Sunday, January 22, 2017

Valentin de Boulogne at the Met





Last week my wife and I finally got to see the Metropolitan Museum’s exhibition, Valentin de Boulogne, Beyond Caravaggio, that closes today after a run of three months.  The Met did a remarkable job of assembling 45 of the 60 extant paintings of this early seventeenth century artist who, like Caravaggio, died at a relatively young age. 


On its website the Met provided this introduction to Valentin:

Although he is not well known to the general public, Valentin has long been admired by those with a passion for Caravaggesque painting.
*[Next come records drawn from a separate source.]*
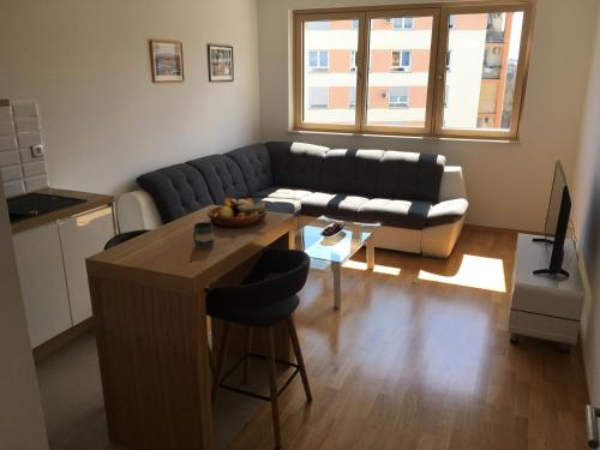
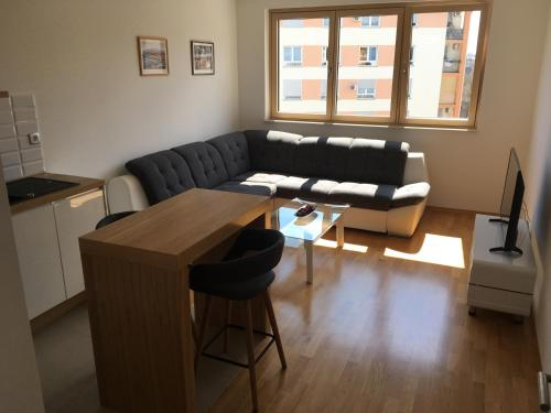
- mug [192,221,215,250]
- fruit bowl [206,197,268,228]
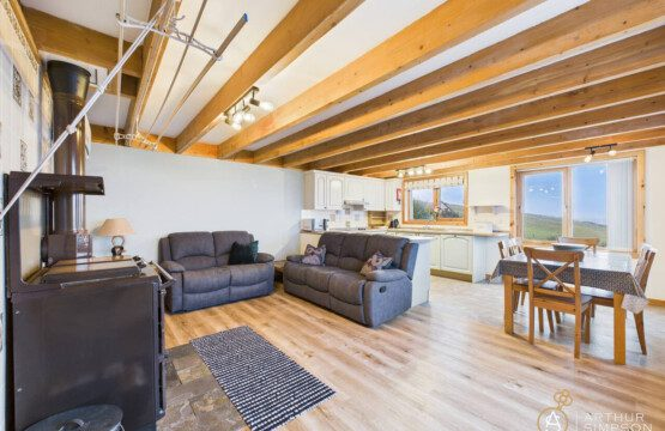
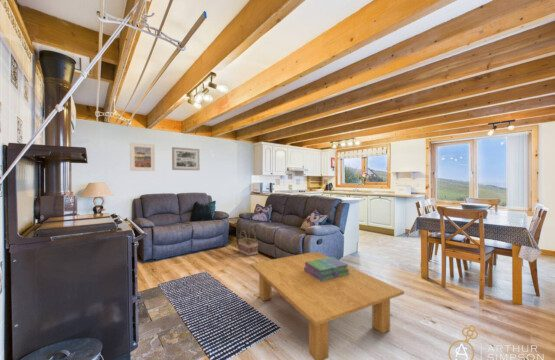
+ basket [237,228,259,257]
+ wall art [171,146,201,171]
+ stack of books [304,256,350,281]
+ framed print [129,142,156,172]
+ coffee table [249,250,405,360]
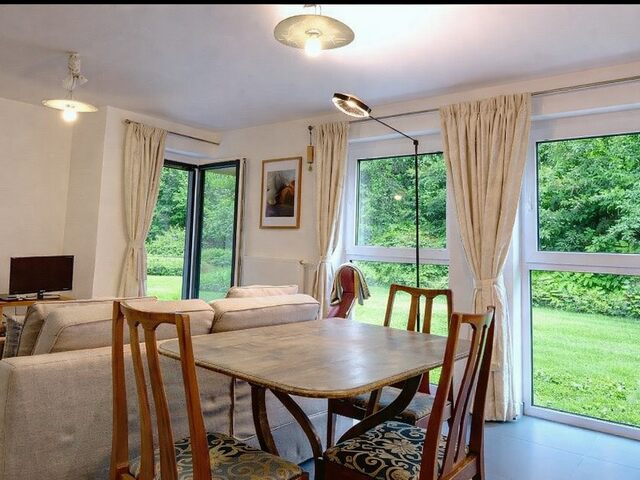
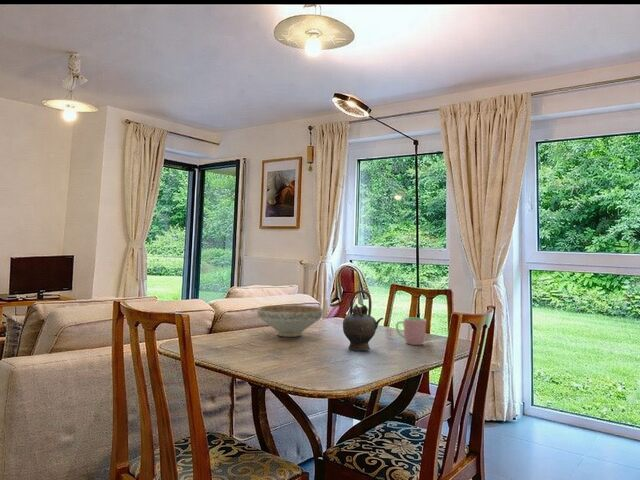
+ decorative bowl [256,304,324,338]
+ cup [395,317,427,346]
+ teapot [342,289,385,352]
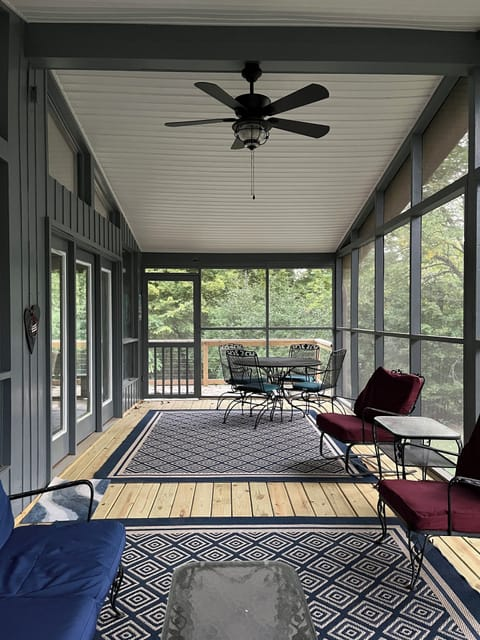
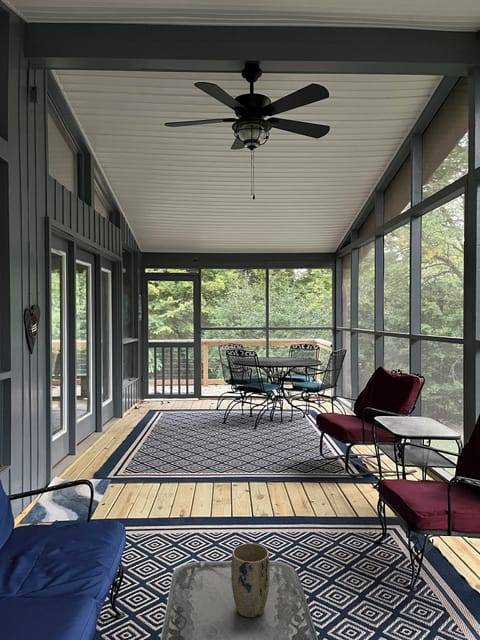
+ plant pot [230,542,271,618]
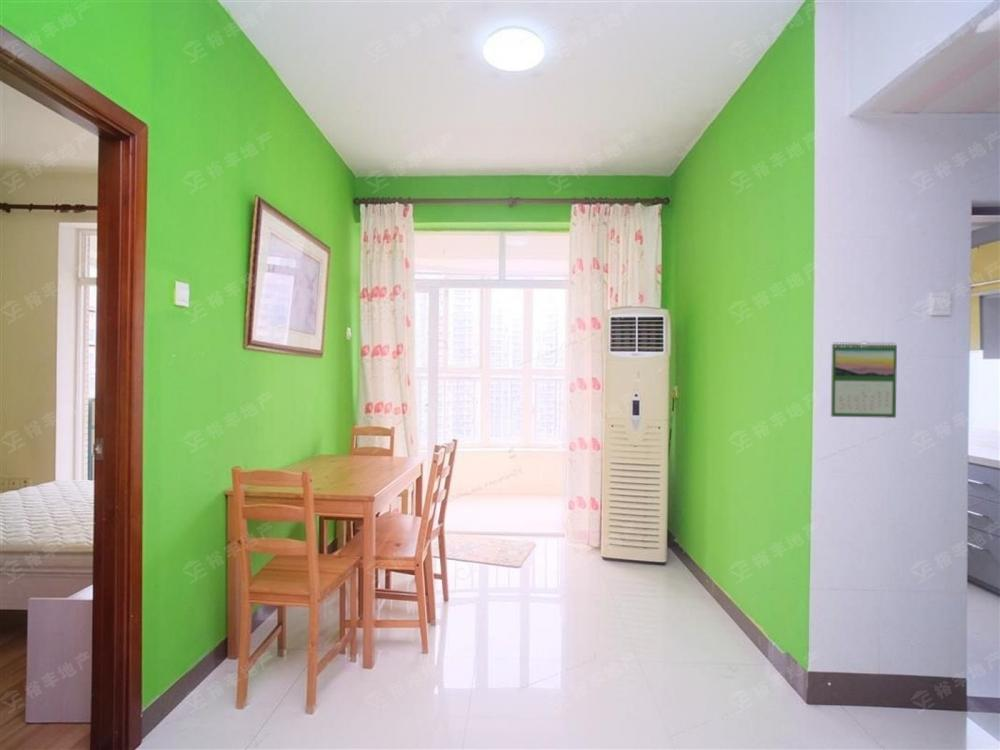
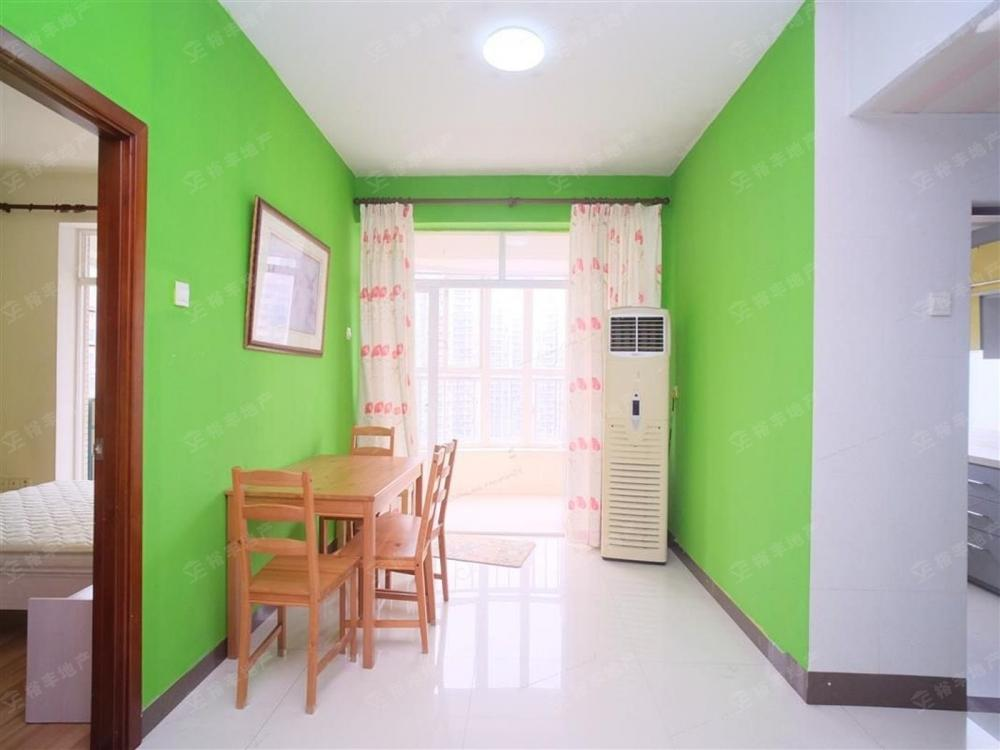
- calendar [830,340,898,419]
His work was a reference point for the great realists of the 19th century, from Courbet to Manet, and his startlingly vibrant staging of dramatic events and the deep humanity of his figures, who seem touched by a pervasive melancholy, make his work unforgettable.

After viewing the paintings which were beautifully hung in a number of rooms, it would be hard to dispute the Met’s description.  Valentin came on the scene right around the time of Caravaggio’s death and obviously learned from the master.  His paintings, many of a very large size, are startlingly vibrant and dramatic, and full of the humanity of his figures both secular and sacred. 



Like Caravaggio he depicted musicians, tavern goers, gamblers, pick-pockets, and card sharps in action. Nevertheless, most of the paintings in the exhibition showed that Valentin’s patrons still desired sacred subjects, and that some subjects still retained their popularity despite the iconoclasm of the Protestant Reformation, or the reforms of the Council of Trent.

Titian: Denial of Peter
Metropolitan Museum, NY


For example, the exhibition contained more than one painting of the denial of Peter. The Met’s permanent collection features a Titian version of the denial that illustrates continuity as well as development. Titian used the contrast of light and dark long before Caravaggio and Valentin, but did not place the scene among a crowd of disinterested bystanders for dramatic effect.

Valentin de Boulogne: Denial of Peter


In the same way, I found it interesting to compare Valentin’s two versions of Judith, the Jewish heroine, with Giorgione’s version completed a century before. In one version Valentin followed Caravaggio and Artemisia Gentileschi in depicting Judith in the act of beheading Holofernes. However, in another version we see a much less bloody scene with a stately composed Judith calmly standing with the severed head at her side in much the manner of Giorgione.

Valentin de Boulogne: Judith


Valentin de Boulogne: Judith


Giorgione: Judith

Protestant reformers rejected the Book of Judith as apocryphal but the story obviously remained popular in Catholic Rome.  I suspect that Judith’s enduring popularity was not just because she was viewed as a savior of her people from an oppressive tyrant. Looking at these paintings I saw a woman defending her own virtue and chastity. Shakespeare’s Rape of Lucrece was one of the most popular poems of this era for much the same reason.